INSTRUCTIONS TO FOLLOW »
Whenever a line below includes the string "hand", show it.
━━━━━━━━
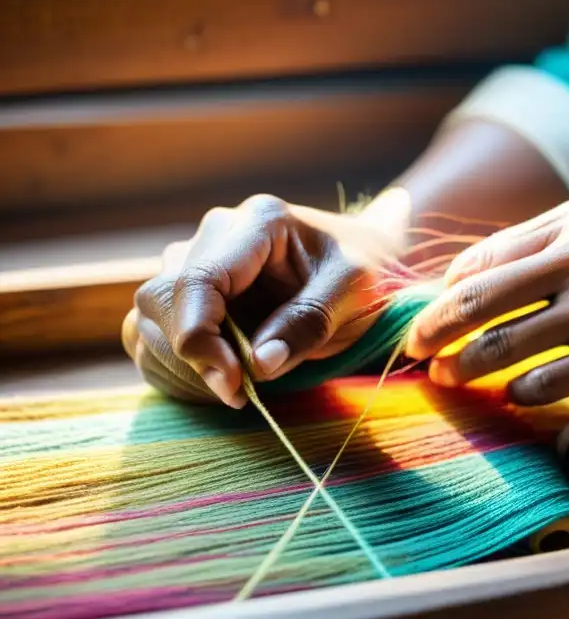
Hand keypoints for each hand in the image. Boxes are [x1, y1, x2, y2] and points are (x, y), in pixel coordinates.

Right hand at [122, 194, 399, 407]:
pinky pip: (151, 332)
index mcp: (259, 223)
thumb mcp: (356, 293)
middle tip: (239, 395)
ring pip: (148, 318)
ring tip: (235, 390)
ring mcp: (197, 259)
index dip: (202, 339)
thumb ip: (309, 322)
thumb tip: (260, 364)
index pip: (199, 280)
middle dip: (192, 357)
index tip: (234, 384)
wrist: (370, 260)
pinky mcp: (190, 291)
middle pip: (162, 299)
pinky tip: (217, 383)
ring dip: (180, 366)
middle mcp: (216, 234)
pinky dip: (173, 367)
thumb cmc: (368, 271)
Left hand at [405, 198, 568, 404]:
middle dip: (432, 330)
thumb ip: (542, 241)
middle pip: (476, 301)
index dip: (446, 290)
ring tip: (445, 378)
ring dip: (461, 367)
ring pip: (500, 347)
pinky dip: (516, 390)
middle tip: (412, 350)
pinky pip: (541, 382)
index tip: (433, 313)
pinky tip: (514, 391)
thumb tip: (472, 277)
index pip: (483, 259)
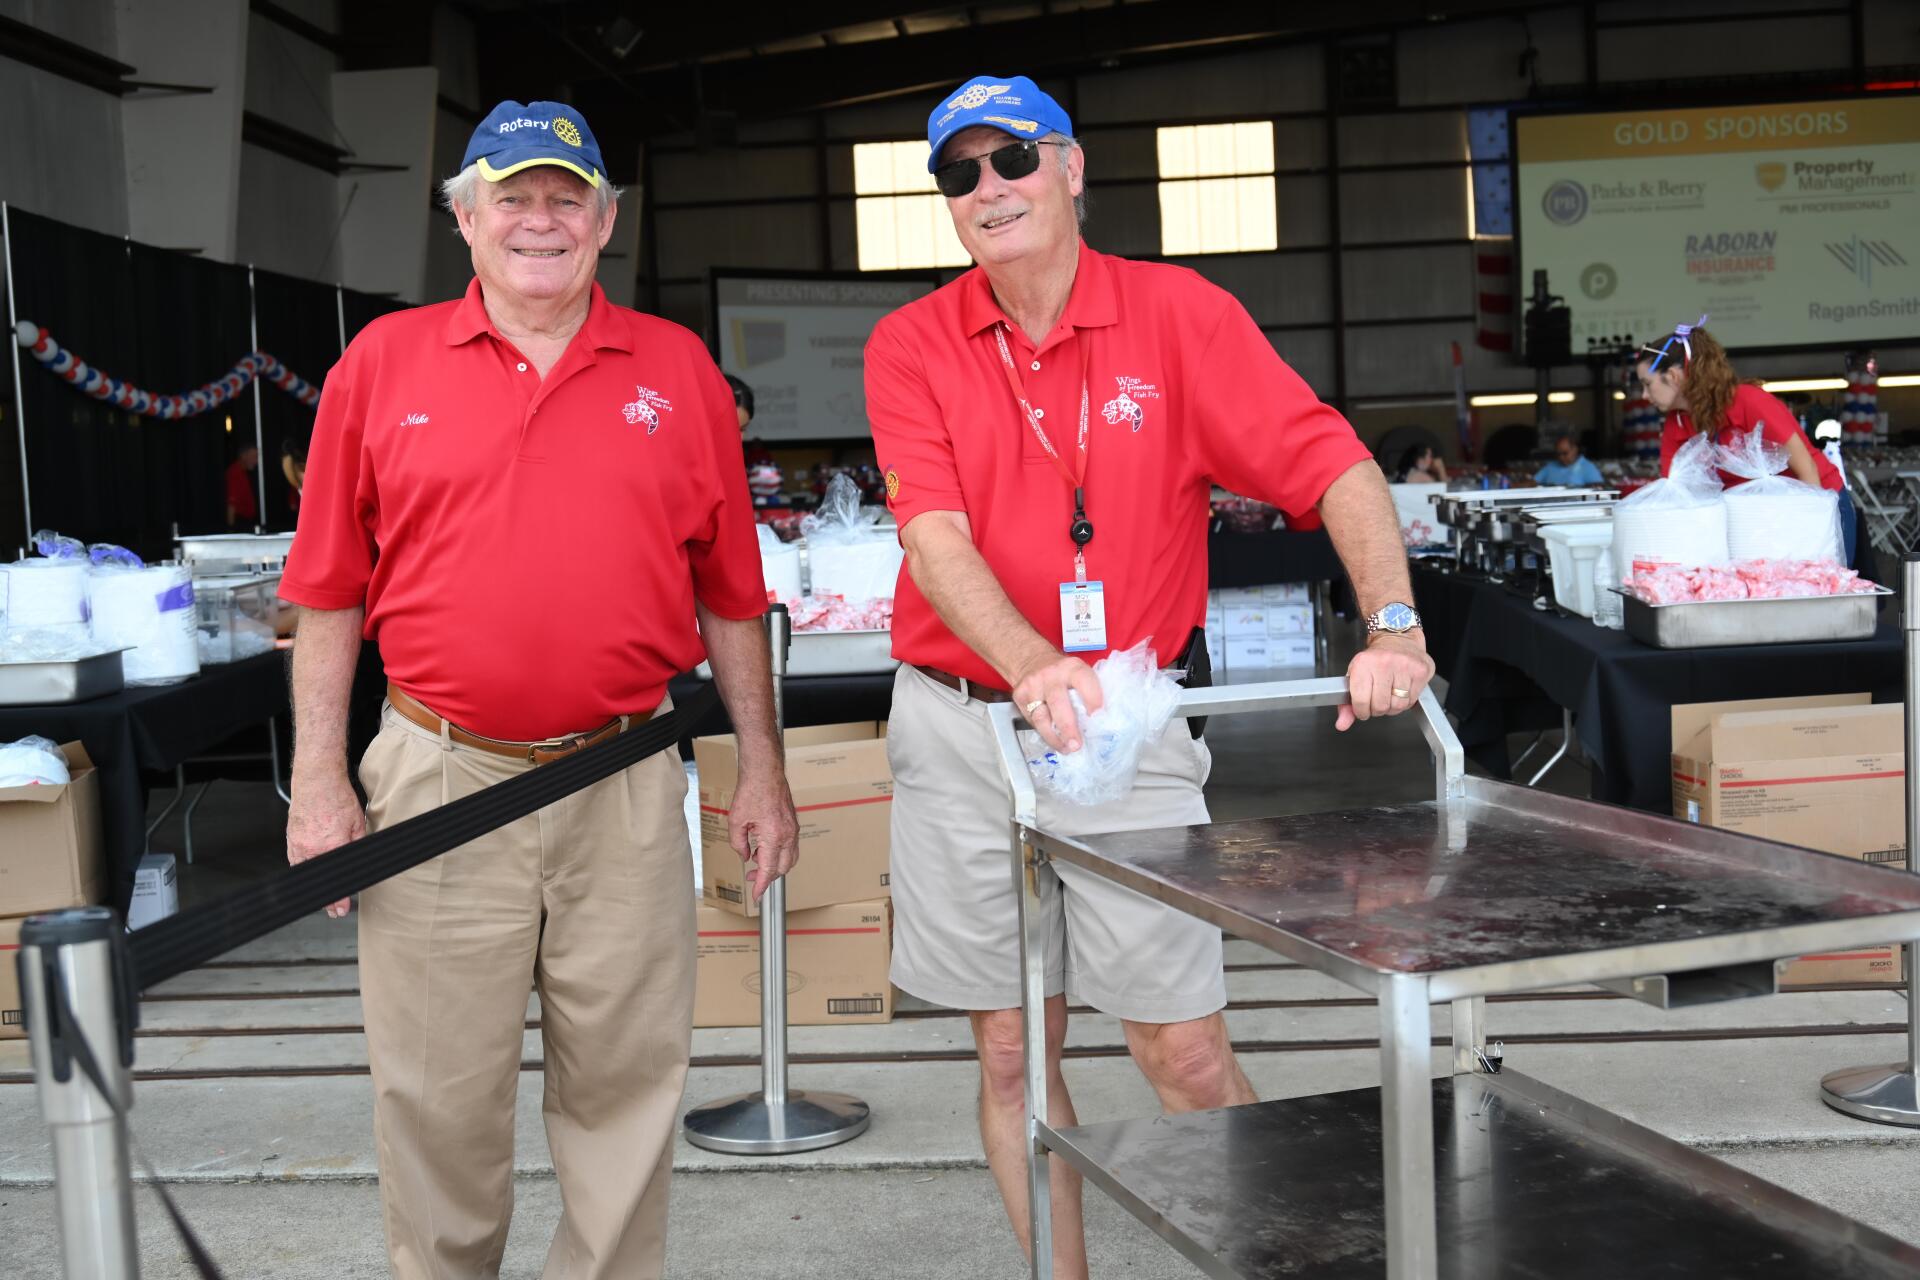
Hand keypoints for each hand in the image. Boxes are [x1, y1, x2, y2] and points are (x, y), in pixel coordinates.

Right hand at [287, 771, 365, 918]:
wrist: (317, 779)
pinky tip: (309, 874)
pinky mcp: (290, 837)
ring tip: (323, 896)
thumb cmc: (336, 797)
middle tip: (334, 908)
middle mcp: (310, 848)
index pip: (334, 880)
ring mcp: (297, 843)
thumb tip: (361, 861)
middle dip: (326, 899)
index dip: (337, 900)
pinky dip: (303, 870)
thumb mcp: (358, 824)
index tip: (340, 909)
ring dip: (313, 885)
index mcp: (330, 846)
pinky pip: (295, 860)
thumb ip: (358, 845)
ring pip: (304, 873)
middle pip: (317, 881)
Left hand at [730, 766, 798, 902]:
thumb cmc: (751, 792)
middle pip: (783, 868)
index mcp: (773, 836)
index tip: (756, 896)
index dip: (761, 885)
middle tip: (751, 876)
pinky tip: (765, 848)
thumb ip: (739, 844)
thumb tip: (746, 856)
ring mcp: (793, 829)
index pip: (769, 870)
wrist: (765, 772)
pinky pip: (791, 847)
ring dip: (775, 865)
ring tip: (757, 861)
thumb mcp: (736, 821)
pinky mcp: (793, 824)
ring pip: (790, 859)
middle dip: (767, 876)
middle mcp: (788, 835)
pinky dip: (779, 854)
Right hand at [1010, 652, 1104, 753]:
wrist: (1031, 659)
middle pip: (1058, 703)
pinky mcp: (1019, 696)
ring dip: (1054, 737)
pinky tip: (1053, 738)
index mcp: (1072, 667)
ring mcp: (1032, 686)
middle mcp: (1050, 675)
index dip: (1092, 699)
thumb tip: (1100, 720)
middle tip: (1076, 745)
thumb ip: (1088, 691)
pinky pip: (1031, 720)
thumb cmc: (1062, 672)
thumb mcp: (1078, 672)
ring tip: (1065, 748)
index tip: (1098, 718)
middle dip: (1068, 728)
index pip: (1083, 682)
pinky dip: (1044, 733)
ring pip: (1040, 717)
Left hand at [1336, 632, 1434, 731]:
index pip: (1361, 701)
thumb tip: (1342, 724)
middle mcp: (1384, 663)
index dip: (1361, 711)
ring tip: (1389, 695)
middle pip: (1381, 706)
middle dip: (1377, 709)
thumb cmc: (1374, 659)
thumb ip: (1346, 704)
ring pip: (1398, 706)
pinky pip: (1412, 700)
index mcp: (1363, 664)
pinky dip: (1406, 701)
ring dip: (1392, 707)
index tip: (1362, 709)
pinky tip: (1401, 690)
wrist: (1396, 638)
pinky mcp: (1421, 671)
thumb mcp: (1354, 677)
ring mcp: (1405, 666)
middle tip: (1376, 700)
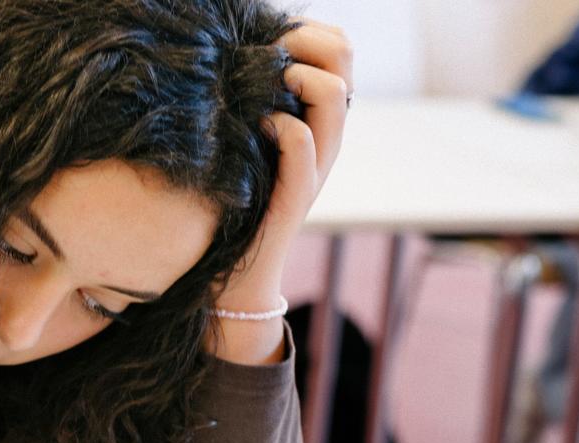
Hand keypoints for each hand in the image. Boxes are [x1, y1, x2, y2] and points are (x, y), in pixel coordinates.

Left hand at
━━━━━━━━
PROBLEM SOLUTION »
Hand keypoints for each hand in the image. Boxes are [x1, y1, x2, y2] and points are (x, y), in pixel coordinates.
Right hand at [122, 194, 399, 407]:
Left hand at [405, 198, 568, 404]:
Hand keypoints for each hand in the image. Boxes are [x1, y1, x2, y2] and points are (x, y), in pixel coordinates.
Right hand at [287, 771, 365, 918]:
Left hand at [730, 766, 798, 902]:
Right hand at [1010, 652, 1104, 753]:
Left hand at [1336, 632, 1434, 731]:
Hand keypoints for each hand in the image. Boxes are [x1, y1, x2, y2] and points are (x, y), in pixel coordinates.
Left hand at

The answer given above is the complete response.